Her expression was colorful, "You,"
That's a bit much, isn't it?
"I still want a voice," Ichijō Mirai sighed again, "and don't want to listen to stupid bubbles from empty-headed superiors,"
"You understand me, don't you, Ms. Jodie?"
Jodie continued: "..."
Understandable. She didn't want to take orders from some bastard.
But how could she possibly help Ichijō Mirai achieve the rare accomplishment of not having to listen to shit and condescendingly point at it, when even she had to hold her nose and listen to shit?

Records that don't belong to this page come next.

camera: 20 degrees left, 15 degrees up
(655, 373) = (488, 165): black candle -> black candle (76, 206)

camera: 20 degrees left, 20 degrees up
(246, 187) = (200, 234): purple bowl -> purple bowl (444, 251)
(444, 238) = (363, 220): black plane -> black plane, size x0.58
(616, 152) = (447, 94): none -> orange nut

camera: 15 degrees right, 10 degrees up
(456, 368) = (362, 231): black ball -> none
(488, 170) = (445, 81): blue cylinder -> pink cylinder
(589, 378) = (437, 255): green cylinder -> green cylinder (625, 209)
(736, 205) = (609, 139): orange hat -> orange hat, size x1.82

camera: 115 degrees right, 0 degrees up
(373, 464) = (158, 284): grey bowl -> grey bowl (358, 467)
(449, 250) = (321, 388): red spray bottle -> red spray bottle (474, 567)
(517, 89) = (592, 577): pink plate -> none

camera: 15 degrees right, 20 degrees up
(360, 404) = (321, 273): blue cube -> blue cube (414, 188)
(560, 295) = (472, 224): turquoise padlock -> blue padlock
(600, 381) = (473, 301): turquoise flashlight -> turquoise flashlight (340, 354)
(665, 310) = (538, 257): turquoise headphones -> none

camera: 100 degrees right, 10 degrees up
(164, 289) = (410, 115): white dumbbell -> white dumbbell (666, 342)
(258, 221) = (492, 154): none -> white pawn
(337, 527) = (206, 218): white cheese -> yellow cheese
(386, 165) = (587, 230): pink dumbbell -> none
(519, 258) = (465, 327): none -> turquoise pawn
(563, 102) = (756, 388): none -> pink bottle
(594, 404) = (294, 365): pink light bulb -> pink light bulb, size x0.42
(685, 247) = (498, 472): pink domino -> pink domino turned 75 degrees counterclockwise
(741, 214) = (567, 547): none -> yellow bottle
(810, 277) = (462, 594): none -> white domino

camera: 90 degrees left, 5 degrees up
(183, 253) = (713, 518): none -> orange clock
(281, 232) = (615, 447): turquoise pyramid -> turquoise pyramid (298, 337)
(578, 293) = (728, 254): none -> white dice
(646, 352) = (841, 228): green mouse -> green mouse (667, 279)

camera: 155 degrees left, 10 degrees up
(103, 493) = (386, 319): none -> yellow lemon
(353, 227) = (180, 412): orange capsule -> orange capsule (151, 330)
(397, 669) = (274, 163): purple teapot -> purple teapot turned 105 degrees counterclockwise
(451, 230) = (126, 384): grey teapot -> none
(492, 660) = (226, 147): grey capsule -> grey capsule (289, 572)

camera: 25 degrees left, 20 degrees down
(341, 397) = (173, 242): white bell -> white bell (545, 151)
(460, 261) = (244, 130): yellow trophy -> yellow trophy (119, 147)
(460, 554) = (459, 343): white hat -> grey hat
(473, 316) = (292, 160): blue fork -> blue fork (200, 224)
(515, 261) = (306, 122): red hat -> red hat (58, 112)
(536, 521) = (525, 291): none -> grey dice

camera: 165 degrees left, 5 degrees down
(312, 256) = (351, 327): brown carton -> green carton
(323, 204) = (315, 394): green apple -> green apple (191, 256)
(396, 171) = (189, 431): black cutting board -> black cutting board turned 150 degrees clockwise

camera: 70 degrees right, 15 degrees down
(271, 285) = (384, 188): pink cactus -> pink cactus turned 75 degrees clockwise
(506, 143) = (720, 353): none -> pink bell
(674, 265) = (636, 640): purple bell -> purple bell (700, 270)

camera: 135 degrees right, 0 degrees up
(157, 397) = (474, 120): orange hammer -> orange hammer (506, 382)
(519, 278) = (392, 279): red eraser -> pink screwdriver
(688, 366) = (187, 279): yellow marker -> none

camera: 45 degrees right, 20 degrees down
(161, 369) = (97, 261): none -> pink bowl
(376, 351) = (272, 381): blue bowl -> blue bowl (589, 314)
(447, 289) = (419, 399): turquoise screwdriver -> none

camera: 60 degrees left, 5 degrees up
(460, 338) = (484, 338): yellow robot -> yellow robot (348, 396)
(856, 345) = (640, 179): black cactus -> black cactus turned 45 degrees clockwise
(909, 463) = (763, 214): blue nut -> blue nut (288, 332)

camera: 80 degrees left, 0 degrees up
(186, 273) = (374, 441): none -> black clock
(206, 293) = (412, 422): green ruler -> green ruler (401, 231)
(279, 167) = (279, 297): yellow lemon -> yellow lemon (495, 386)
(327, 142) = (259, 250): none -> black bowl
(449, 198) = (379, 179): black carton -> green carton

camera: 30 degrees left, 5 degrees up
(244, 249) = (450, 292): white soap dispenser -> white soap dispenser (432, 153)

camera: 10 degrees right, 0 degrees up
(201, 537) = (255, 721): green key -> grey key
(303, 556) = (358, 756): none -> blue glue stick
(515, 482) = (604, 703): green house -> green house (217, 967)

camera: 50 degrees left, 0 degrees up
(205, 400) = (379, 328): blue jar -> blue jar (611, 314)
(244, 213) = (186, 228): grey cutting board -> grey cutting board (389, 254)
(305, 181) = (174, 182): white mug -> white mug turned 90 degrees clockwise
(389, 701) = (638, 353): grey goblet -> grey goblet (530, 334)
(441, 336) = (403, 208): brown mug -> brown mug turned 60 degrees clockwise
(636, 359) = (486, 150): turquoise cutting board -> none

Just as she was about to make her refusal clear, she heard Ichijō Mirai say, "You can."
"You, Akai Shūichi, seem to have a special status within the FBI?"
He smiled and repeated, "You can."
"Only, at a small price,"
"And as compensation... why don't you tell me what you want me to do? Perhaps I can help you out."
Jodie swallowed her words, and she fell silent again, gazing at Ichijō Mirai's smiling face, her eyes flickering?
After a few moments, she said, "Do you know of a 'non-existent' organization?"
"That organization seems to be hidden in the shadows, few people can detect their traces, even the FBI knows almost nothing about them, the members of the organization are like an unknown crow that eats carrion."
"..." Jodie took a deep breath and said solemnly, "I want you to help me find that organization."
She paused before the words left her mouth, "What are you laughing at?"
Ichijō Mirai was smiling, smiling down, half on the table.
The long brim of his hat made a high-frequency tapping sound on the desktop as he laughed uncontrollably, little by little outlining this silent, but large, uncontrollable laugh.
This laugh was silent at first, as if he heard something incredible and couldn't help it, but maintained the politeness not to make a sound, and then gradually sound, but still politely kept in a very low voice, only Jodie can hear the low laughter.
Her brow furrowed, vaguely aware of something, she asked again, "What are you laughing at?"
After a half-laugh, Ichijō Mirai looked up and replied, "Ah, I'm heartily pleased with your and Mr. Akai's sensational affair."
He said politely, "Mr. Akai is truly something."